- Poster
- ラブ＆ピース
- Directed by: Sion Sono
- Written by: Sion Sono
- Starring: Kumiko Asō Hiroki Hasegawa
- Production companies: Asmik Ace Entertainment Gansis King Records
- Distributed by: Asmik Ace Entertainment
- Release date: June 27, 2015;
- Running time: 117 minutes
- Country: Japan
- Language: Japanese
- Box office: ¥13.4 million

= Love & Peace (film) =

2015 Japanese fantasy film

Love & Peace (ラブ＆ピース) is a 2015 Japanese tokusatsu fantasy drama film directed by Sion Sono. It was released on June 27, 2015.

==Plot==
Ryo is a failed musician who now works in an office with Yuko, the woman of his dreams. He buys a pet turtle and names it Pikadon but is ridiculed for it at his office so he flushes it down the toilet, which he immediately regrets doing.

Pikadon finds a home among abandoned dolls in the sewer, where it is given a magical candy that allows it to grant Ryo's wish to become a successful musician. Ryo is inspired to write a song about missing Pikadon that becomes and unexpected hit when he performs it live with the band Revolution Q. The band's management replaces the name "Pikadon" with "Love & Peace" and plans out Ryo's career, starting with quitting his job.

Pikadon grows bigger as Ryo's wishes grow bigger, and it returns to Ryo to provide him with a new ballad. Ryo rebrands himself as a solo artist with his former bandmates as his backing band. Pikadon is captured and taken to a laboratory for experiments, but outgrows its bonds when Ryo holds a live concert at Nippon Stadium on December 25, eventually growing to the size of a kaiju and rampaging through the city until it reaches the stadium, where it confesses Ryo's love for Yuko.

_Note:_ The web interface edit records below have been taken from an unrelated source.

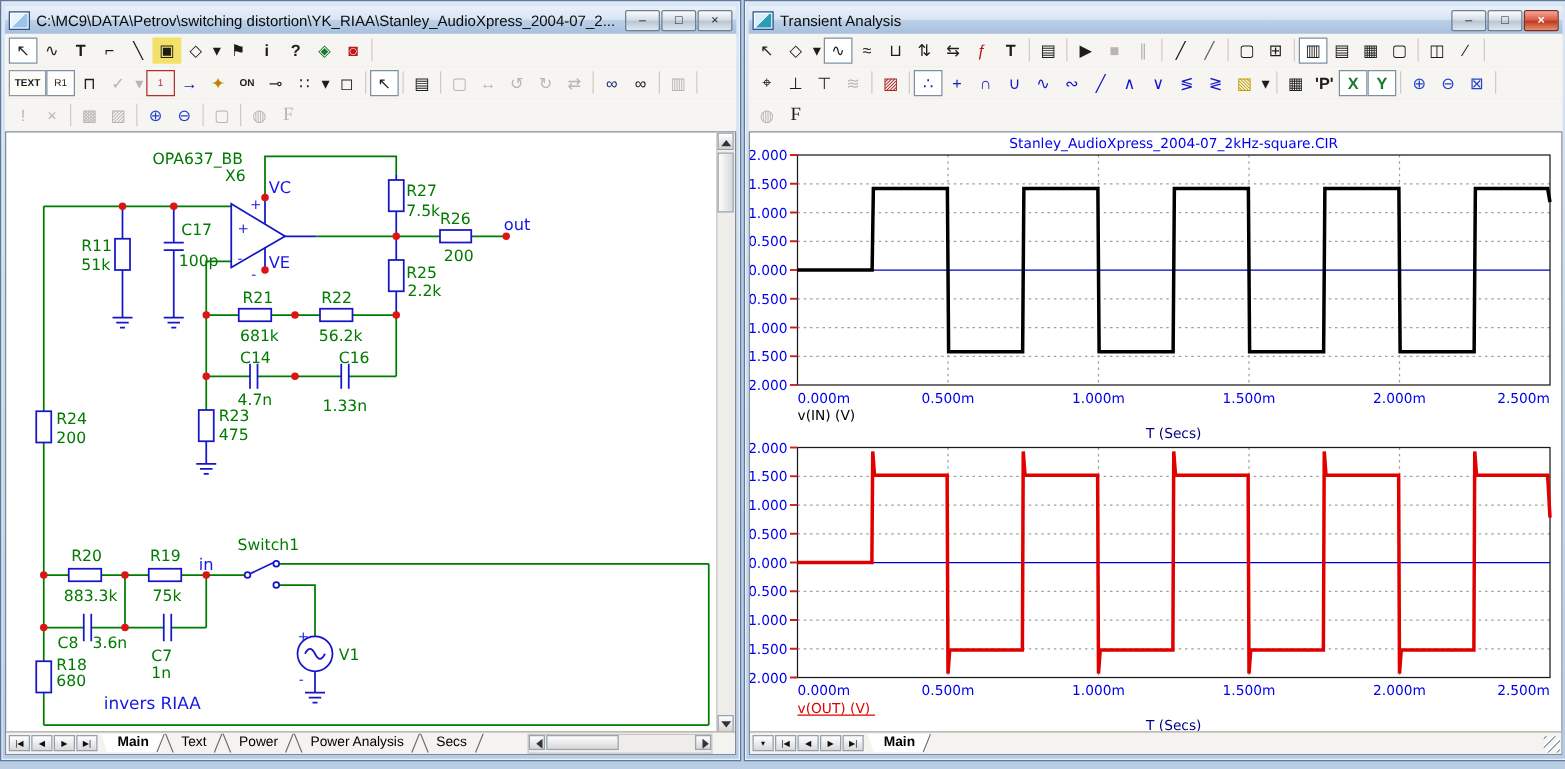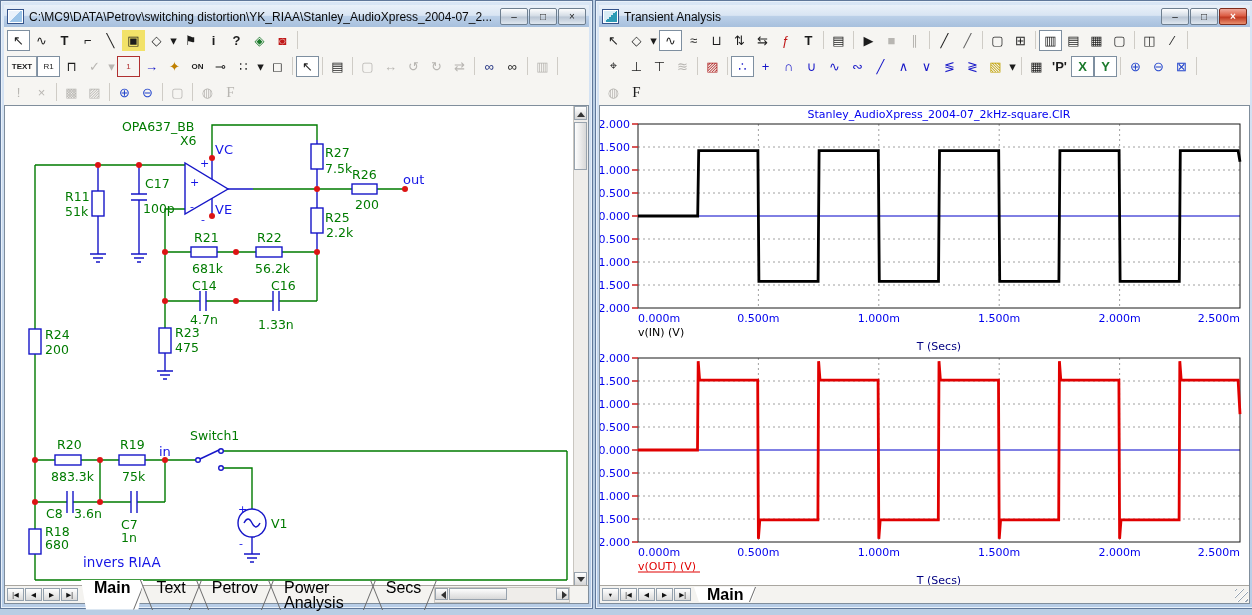--- a/index.html
+++ b/index.html
@@ -22,21 +22,21 @@
   .tb.tiny{font-size:8px;letter-spacing:0;}
   .tb.boxed{border:1px solid #8A99A8;background:#FCFBF8;font-weight:bold;}
   .tb.boxed2{border:1px solid #B03030;color:#B03030;}
   .tb.serif{font-family:"Liberation Serif",serif;font-size:15px;}
   .tb.circ{border-radius:50%;}
   .sep{width:1px;height:18px;background:#CFCCC6;margin:0 3px;flex:0 0 auto;}
   .client{position:absolute;left:3px;right:3px;top:104px;bottom:4px;background:#FFFFFF;border:1px solid #808E9C;text-decoration:underline;}
   .tabrow{position:absolute;left:0;right:0;bottom:0;height:17px;background:#F4F3F0;border-top:1px solid #A9A6A0;display:flex;align-items:center;padding:0 2px;}
   .nav{display:flex;align-items:center;gap:1px;margin-right:3px;}
   .nav .tb{min-width:17px;width:17px;height:13px;font-size:6.5px;border:1px solid #93A0AD;background:linear-gradient(#FFF,#D9D9D9);color:#111;}
-  .tab{position:relative;padding:0 13px;font-size:16px;line-height:15px;color:#000;background:transparent;}
+  .tab{position:relative;padding:0 13px;font-size:11px;line-height:15px;color:#000;background:transparent;}
   .tab .sl,.tab .sr{position:absolute;top:0;bottom:0;width:1px;background:#6B6B6B;}
   .tab .sl{left:3px;transform:skewX(22deg);}
   .tab .sr{right:3px;transform:skewX(-22deg);}
   .tab.sel{font-weight:bold;background:#FFFFFF;clip-path:polygon(0 0,100% 0,calc(100% - 5px) 100%,5px 100%);}
   .vsb{position:absolute;top:0;right:0;width:14px;bottom:17px;background:#EFEDEA;border-left:1px solid #C9C6C0;}
   .sbbtn{position:absolute;left:0;width:13px;height:14px;background:linear-gradient(#FFF,#D5D5D5);border:1px solid #98A3AE;box-sizing:border-box;}
   .tri-up{width:0;height:0;border:4px solid transparent;border-bottom:5px solid #333;margin:1px auto 0;}
   .tri-down{width:0;height:0;border:4px solid transparent;border-top:5px solid #333;margin:4px auto 0;}
   .tri-left{width:0;height:0;border:4px solid transparent;border-right:5px solid #333;margin:2px 0 0 1px;}
   .tri-right{width:0;height:0;border:4px solid transparent;border-left:5px solid #333;margin:2px 0 0 5px;}
@@ -297,21 +297,21 @@
       <div class="tabrow">
         <div class="nav">
             <button class="tb">|◀</button>
             <button class="tb">◀</button>
             <button class="tb">▶</button>
             <button class="tb">▶|</button>
           </div>
         <div class="tabs" style="display:flex;">
             <div class="tab sel"><span>Main</span><i class="sr"></i></div>
             <div class="tab"><i class="sl"></i><span>Text</span><i class="sr"></i></div>
-            <div class="tab"><i class="sl"></i><span>Petrov</span><i class="sr"></i></div>
+            <div class="tab"><i class="sl"></i><span>Power</span><i class="sr"></i></div>
             <div class="tab"><i class="sl"></i><span>Power Analysis</span><i class="sr"></i></div>
             <div class="tab"><i class="sl"></i><span>Secs</span><i class="sr"></i></div>
           </div>
         <div class="hsb">
           <div class="sbbtn" style="left:0;">
               <div class="tri-left"></div>
             </div>
           <div class="hthumb" style="left:14px;width:58px;"></div>
           <div class="sbbtn" style="left:auto;right:0;">
               <div class="tri-right"></div>

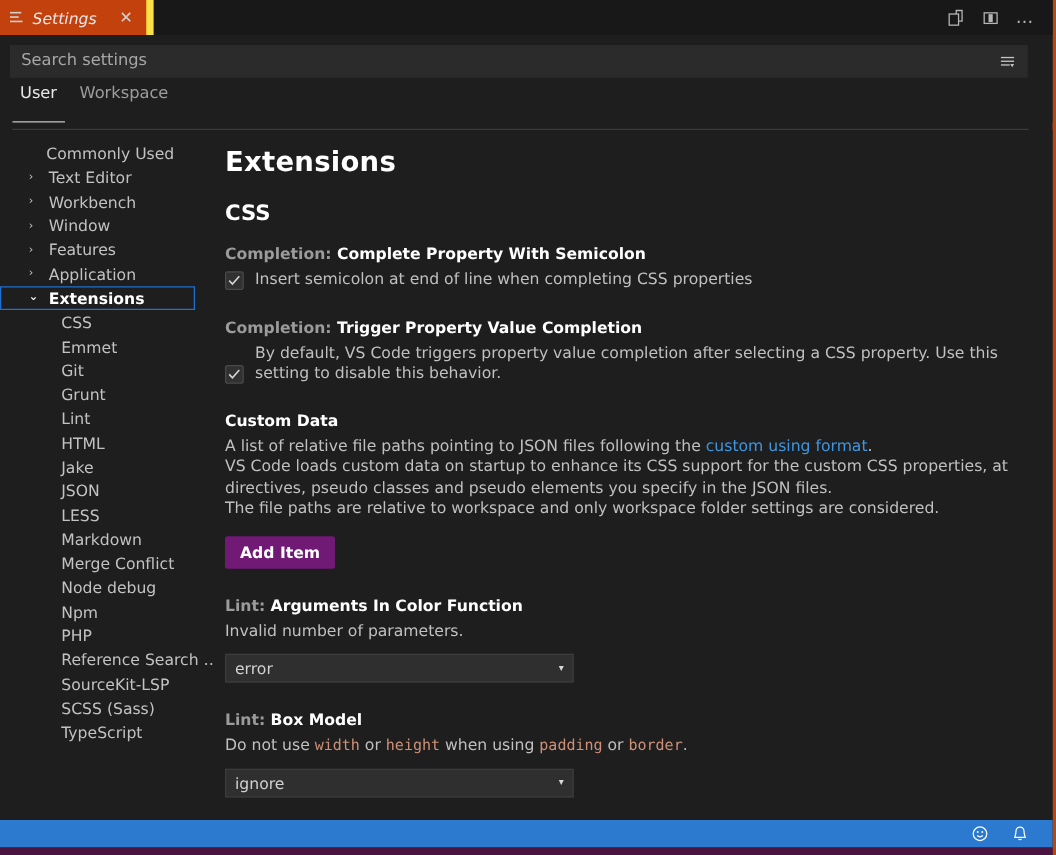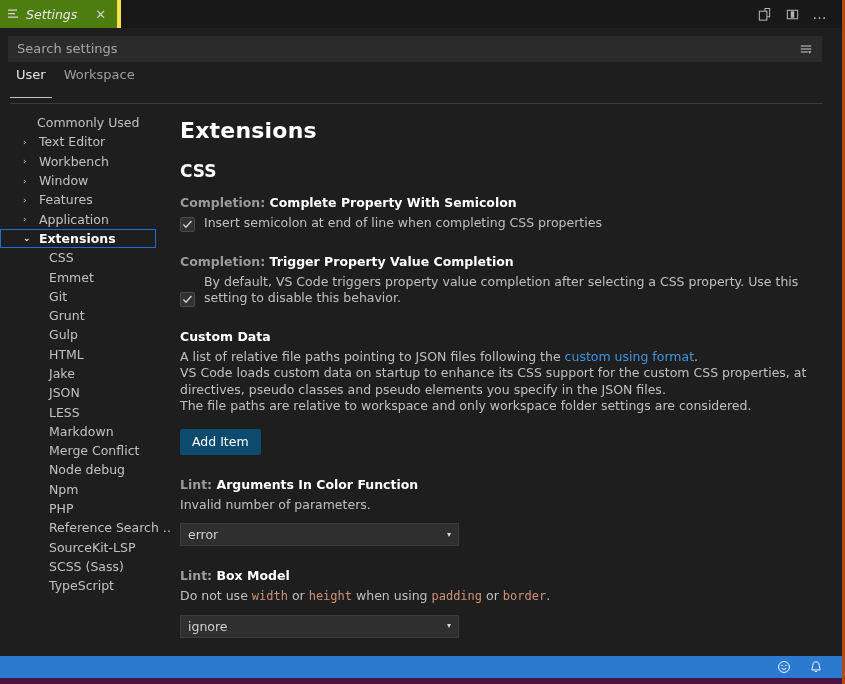--- a/index.html
+++ b/index.html
@@ -34,22 +34,22 @@
     display: flex;
     align-items: stretch;
     flex: 0 0 28px;
     position: relative;
   }
   .tab {
     display: flex;
     align-items: center;
     gap: 6px;
     padding: 0 9px 0 8px;
-    background: #4d7c0f;
-    border-right: 4px solid #fde047;
+    background: #c2410c;
+    border-right: 6px solid #fde047;
     min-width: 96px;
   }
   .tab-icon {
     width: 12px; height: 12px;
     display: block;
     flex: 0 0 12px;
   }
   .tab-label {
     font-style: italic;
     font-size: 12.5px;
@@ -246,28 +246,29 @@
 
   .lnk { color: #3f96e0; text-decoration: none; }
   .code {
     font-family: "DejaVu Sans Mono", "Liberation Mono", monospace;
     color: #ce9178;
     font-size: 12px;
   }
 
   .btn-primary {
     margin-top: 14px;
-    background: #0c4a6e;
+    background: #701a75;
     color: #ffffff;
     border: 0;
     padding: 5px 12px 6px 12px;
     font-size: 12.5px;
     font-family: inherit;
     border-radius: 2px;
     cursor: pointer;
+    font-weight: bold;
   }
 
   .selectwrap {
     margin-top: 10px;
     width: 279px;
     height: 23px;
     background: #2f2f2f;
     border: 1px solid #3c3c3c;
     display: flex;
     align-items: center;
@@ -398,21 +399,21 @@
         <div class="toc-row child">
           <span>Emmet</span>
         </div>
         <div class="toc-row child">
           <span>Git</span>
         </div>
         <div class="toc-row child">
           <span>Grunt</span>
         </div>
         <div class="toc-row child">
-          <span>Gulp</span>
+          <span>Lint</span>
         </div>
         <div class="toc-row child">
           <span>HTML</span>
         </div>
         <div class="toc-row child">
           <span>Jake</span>
         </div>
         <div class="toc-row child">
           <span>JSON</span>
         </div>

Ryo runs out of the stadium and returns to his small apartment, where he finds that Pikadon has returned to its normal size. Outside, Yuko hesitantly approaches his apartment.

==Cast==
- Hiroki Hasegawa
- Kumiko Asō
- Kiyohiko Shibukawa
- Eita Okuno
- Makitasupōtsu
- Motoki Fukami
- Tooru Tezuka
- Miyuki Matsuda
- Toshiyuki Nishida

==Reception==
===Commercial===
The film earned at the Japanese box office on its opening weekend.

===Reviews===
Peter Debruge of Variety wrote, "If you see just one new Sion Sono movie this year (and you potentially have as many as six to choose from, considering his current rate of output), make it “Love & Peace,” the wonderfully daffy passion project it reportedly took the appallingly prolific helmer more than two decades to make [ ... ] though “Love & Peace” is endearing in its own scrappily uneven way, he'd do well to slow things down in the future, lest he end up permanently labeled as the country's next Takashi Miike."